Microarray Bioinformatics

  • Dov Stekel
Cambridge University Press 2003 263 pp. hardcover, $120 paperback, $45 ISBN 0521819822 | ISBN: 0-521-81982-2

“To call in the statistician after the experiment is done may be no more than asking him to perform a post-mortem examination: he may be able to say what the experiment died of.”

R.A. Fisher, 1938

In the pre-genome era, molecular biologists discovered how genes function by a one man–one gene approach. Statistical data analysis was virtually unheard of, perhaps the odd Student's t-test, and experimental design involved seeking yes-or-no answers. In the post-genome era, molecular biologists became greedy: instead of studying one or a few genes at a time, why not look at them all? But surveying the expression of tens of thousands of genes simultaneously turns out not to be a simple matter of doing the experiment and publishing the paper: rather it is an analytical minefield, primed to confound innocent molecular biologists with a whole set of statistical difficulties.

Expression microarrays are conceptually simple; based on the exquisite specificity of nucleic acid hybridization, miniature arrays of unique DNA probes representing individual genes are interrogated with labeled RNA populations from cells or tissues of interest. Many experiments can be analyzed simultaneously to give a picture of how every gene in the genome is expressed in particular biological situations. Although this approach is potentially very powerful and may revolutionize how we view the regulation of gene expression, virtually every stage is a quagmire of variability and noisy data. So a successful microarray experiment must be conceived in the context of the methods to be used for subsequent analysis.

There are four key areas where biologists most need help: (i) the much-neglected area of data extraction, where computer software converts a scanned microarray image into a table of numerical data representing hybridization signal intensities for each probe; (ii) data normalization, where data is processed to enable comparisons between samples (either dual hybridizations on one array, or data from different arrays); (iii) the organization and selection of genes that are differentially expressed between samples; and (iv), designing sets of microarray hybridizations to maximize the statistical power of the analysis.

This book is structured like a course delivered by the author, a mathematician with considerable experience in the microarray field, to guide novices through all stages of microarray experiments while providing an understanding of why particular statistical treatments are necessary. Each chapter deals with a separate problem, then presents a set of worked examples using real data from the literature, followed by a summary and a good set of references. The first chapter introduces the state of the art in the production and use of microarrays. The chapter on probe annotation is probably superfluous for most researchers, who will usually know where to get the best sequence data for their system. The chapter on oligonucleotide design is biased towards the selection of short oligonucleotides; although it describes the concepts behind good design, it ignores much excellent published work on 50- to 70-nt probes and fails to direct readers to some relevant, first-class open-source software. The meat of the book covers the major issues that arise during data extraction and analysis. The weakest chapter is that on image analysis. Extracting numerical data from the scanned array image is a crucial step in the whole microarray process, and the old adage 'garbage in–garbage out' is particularly relevant.
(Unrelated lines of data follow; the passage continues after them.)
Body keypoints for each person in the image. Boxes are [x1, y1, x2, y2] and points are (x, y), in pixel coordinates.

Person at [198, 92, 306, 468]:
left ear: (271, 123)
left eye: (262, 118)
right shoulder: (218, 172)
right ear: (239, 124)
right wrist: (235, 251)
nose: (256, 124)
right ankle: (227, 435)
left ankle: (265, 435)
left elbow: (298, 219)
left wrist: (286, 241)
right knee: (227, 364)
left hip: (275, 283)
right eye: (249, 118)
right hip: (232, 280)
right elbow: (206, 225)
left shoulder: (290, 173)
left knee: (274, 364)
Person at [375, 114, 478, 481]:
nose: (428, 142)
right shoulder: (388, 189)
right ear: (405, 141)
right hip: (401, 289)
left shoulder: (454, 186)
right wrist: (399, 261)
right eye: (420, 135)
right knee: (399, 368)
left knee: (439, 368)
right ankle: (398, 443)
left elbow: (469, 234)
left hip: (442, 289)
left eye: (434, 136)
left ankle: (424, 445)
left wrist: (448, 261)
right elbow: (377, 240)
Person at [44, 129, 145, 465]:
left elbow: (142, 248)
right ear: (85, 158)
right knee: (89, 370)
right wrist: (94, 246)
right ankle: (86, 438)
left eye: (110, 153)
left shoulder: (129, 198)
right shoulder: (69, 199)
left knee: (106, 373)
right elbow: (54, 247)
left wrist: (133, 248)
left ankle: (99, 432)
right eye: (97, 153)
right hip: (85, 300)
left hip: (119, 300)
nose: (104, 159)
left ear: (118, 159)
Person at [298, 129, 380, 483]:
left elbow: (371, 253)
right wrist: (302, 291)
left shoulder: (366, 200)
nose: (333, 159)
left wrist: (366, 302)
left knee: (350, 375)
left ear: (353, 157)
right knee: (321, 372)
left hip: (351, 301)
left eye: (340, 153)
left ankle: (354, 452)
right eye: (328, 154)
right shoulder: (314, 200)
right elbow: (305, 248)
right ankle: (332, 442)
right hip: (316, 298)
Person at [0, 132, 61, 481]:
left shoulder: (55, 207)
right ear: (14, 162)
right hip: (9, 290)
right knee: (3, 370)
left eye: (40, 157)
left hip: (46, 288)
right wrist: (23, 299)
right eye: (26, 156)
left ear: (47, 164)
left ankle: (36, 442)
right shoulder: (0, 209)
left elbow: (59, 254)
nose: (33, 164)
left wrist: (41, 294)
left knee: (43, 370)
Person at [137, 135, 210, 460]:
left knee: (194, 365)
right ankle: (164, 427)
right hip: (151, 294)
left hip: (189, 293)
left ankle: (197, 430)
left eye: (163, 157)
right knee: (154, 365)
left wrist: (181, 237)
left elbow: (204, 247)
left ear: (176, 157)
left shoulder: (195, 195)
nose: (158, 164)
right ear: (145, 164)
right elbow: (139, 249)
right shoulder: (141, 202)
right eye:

Current spot-finding and data extraction software is generally poor and, though the author hints at some of them, a far more comprehensive description of the difficulties in this area would help users appreciate that some of the software bundled with scanners is inadequate and that they should seek alternatives. The author does an excellent job of covering high-level analysis of microarray data, particularly clustering and partitioning. Also worthy of note is the chapter on normalization, which comprehensively describes the theory and techniques behind data normalization and includes recent methods for dealing with spatial variability. Similarly, the penultimate chapter, on experimental design, provides a helpful and clear guide to the bias and confounding effects that good design can help minimize; this chapter could usefully be expanded to hammer home the importance of sound design. The final chapter covers the need for standards and the MIAME community standard (now obligatory for microarray data submitted to this journal, among others).

Overall, this book makes an admirable attempt to cover a complex subject. It provides the statistically naive biologist with a gentle introduction to the data transformations and manipulations needed to deal with microarrays, and the worked examples with publicly available data are well described. Although more detail on image analysis and a less biased view of oligonucleotide design would improve it, I think the paperback version is excellent value for any budding arrayer, and will hopefully reduce the need for statistical coroners to hold embarrassing inquests about the quality of researchers' data.